Friday, July 28

At the railway station

Waiting at the railway station is something that disturbs me a lot.

I donno why. The long waits in remote locations, especially when I am alone, I start thinking about what I will do next; where I will go etc. These are certain thoughts that I do not dare to tread into. Who am I to decide what I will do next. I have never planned anything beyond a month or two.

I remember once I visited a classmate and saw a small house-like structure next to her house.
"What is that?"
"That will be a clinic for my brother when he finishes his medical college"

That was looking ahead for 3 years. I can still remember how shocked I was. That probably was the first time the scare of planning ahead came into my mind. For no reason. I hope that did come true for her doctor brother. But for her, who always tried to present a nice dream about married life, preferred marriage and partner decide her career, who believed in dowry and did not want to marry without a dowry - the first married life was a failure.

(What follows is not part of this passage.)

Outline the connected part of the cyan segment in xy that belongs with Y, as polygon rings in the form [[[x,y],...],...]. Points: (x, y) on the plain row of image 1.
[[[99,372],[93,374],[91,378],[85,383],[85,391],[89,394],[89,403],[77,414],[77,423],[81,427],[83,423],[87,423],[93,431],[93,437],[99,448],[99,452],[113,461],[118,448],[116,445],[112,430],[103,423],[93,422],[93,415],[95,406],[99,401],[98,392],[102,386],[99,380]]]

The railway stations pull me into long gazes that has no end. I still remember those dreaded waits during my previous life in Japan. Many a times these will be after a visit to a no-longer-potential customer. What am I set for? Where is my promised life? I fail to locate. All I can see are those parallel lines that never converge. The solemn silence. People who are destined to wait. The vending machines begging for a few coins.

Looking at the rails, I feel that one of them is my fantasies and the other one is facts. I have been coming all the same way and still continuing the same way. At some points I could see them converging, but once I ride over them, sadly realize they were only crossing of paths. My fantasies and facts still run in parallel. The multicolor promises that stand alongside are mostly red. Once in a while they turn green and I need to rush. Looking into the future I mostly spy red lights everywhere. Some of them turns green and the moment I reach closer, they too turn red. How did I come all the way? The light posts of the past are turning their back on me. I cannot see them anymore. I can only the light above me. The light that has guided me so far. The light that has let me see the world around.

Even now, I don't know where I am headed to. Today is what I can see. Tomorrow is a blur. After that its all dark. I only trust the light that will rise up when tomorrow is over. The light that I can trust. This is the trust that many call faith. Some call it belief.